Das Museum wurde am 7. November 1990 in einem zweigeschossigen Gebäude eröffnet, das 1910-1911 von dem Architekten W. N. Sirotkin in der Mendeliewskaja Straße, in der Nähe des Tulaer Kremls, errichtet wurde. Grundlage der Museumsausstellung ist eine umfangreiche Sammlung von Samowaren, die über viele Jahre vom Tulaer regionalen historischen, architektonischen und literarischen Museum gesammelt wurde, dessen Filiale das Samowarmuseum wurde.
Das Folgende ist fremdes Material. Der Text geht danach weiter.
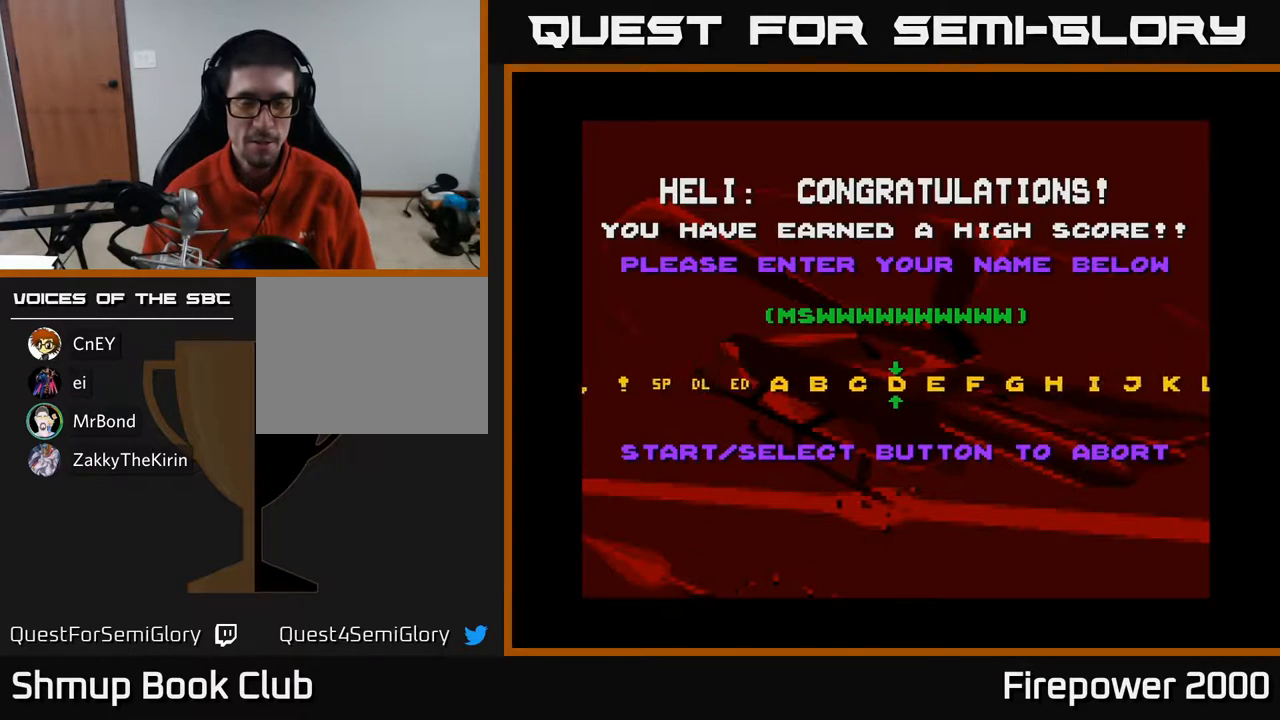
{"buttons": ["DPAD_RIGHT"], "events": []}
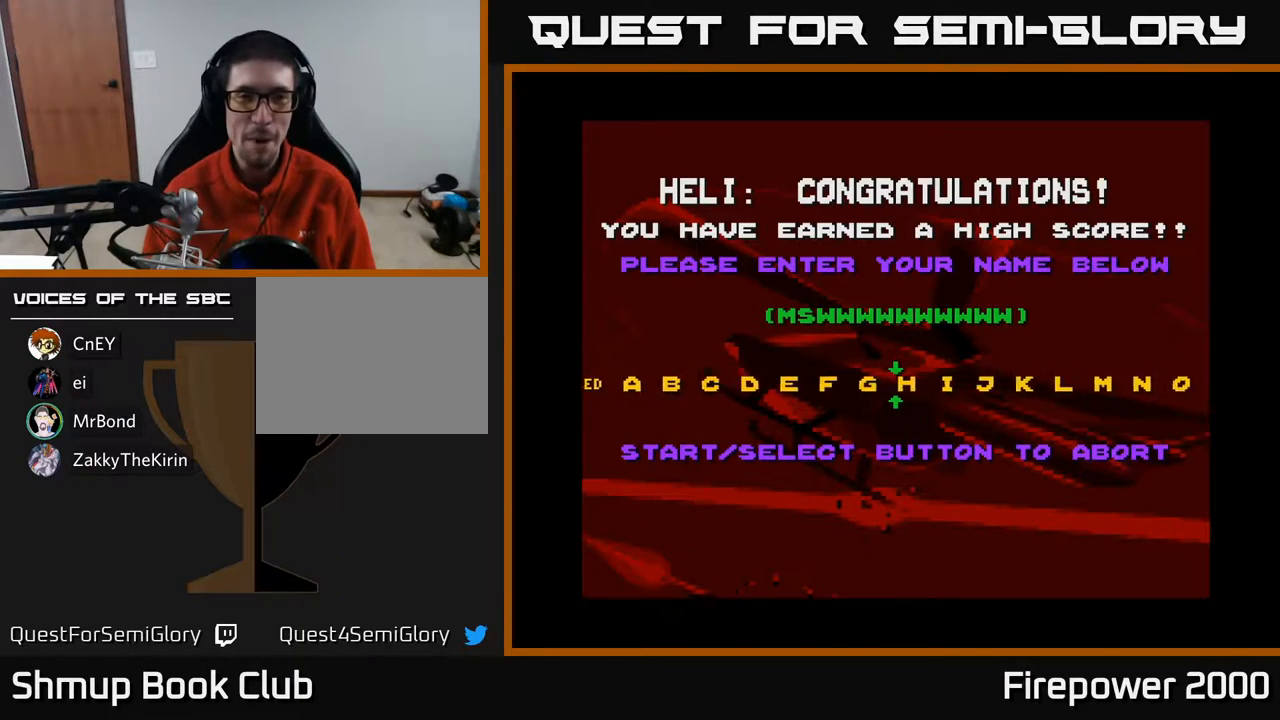
{"buttons": ["DPAD_RIGHT"], "events": []}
Die Exponate sind in zwei Sälen untergebracht, von denen jeder verschiedenen Phasen der Geschichte und Produktion von Samowaren gewidmet ist.
Im ersten Saal sind Meisterwerke der Samowarkunst aus Tula des 18. und 19. Jahrhunderts zu sehen. Hier kann man Prototypen von Samowaren, einen Sbitenik sowie Produkte sehen, die in der ersten Tulaer Samowarfabrik, gegründet von den Brüdern Iwan und Nazar Lisizyn, hergestellt wurden. Auch Samoware von den Fabriken Somow und Malikov, die zu Beginn des 19. Jahrhunderts in der Samowarproduktion führend waren, sind hier ausgestellt. In diesem Saal sind Medaillen von Weltausstellungen in Paris, Chicago, London sowie von Allrussischen Ausstellungen in Moskau und Nischni Nowgorod, die N. I. Batašev erhalten hat, ausgestellt.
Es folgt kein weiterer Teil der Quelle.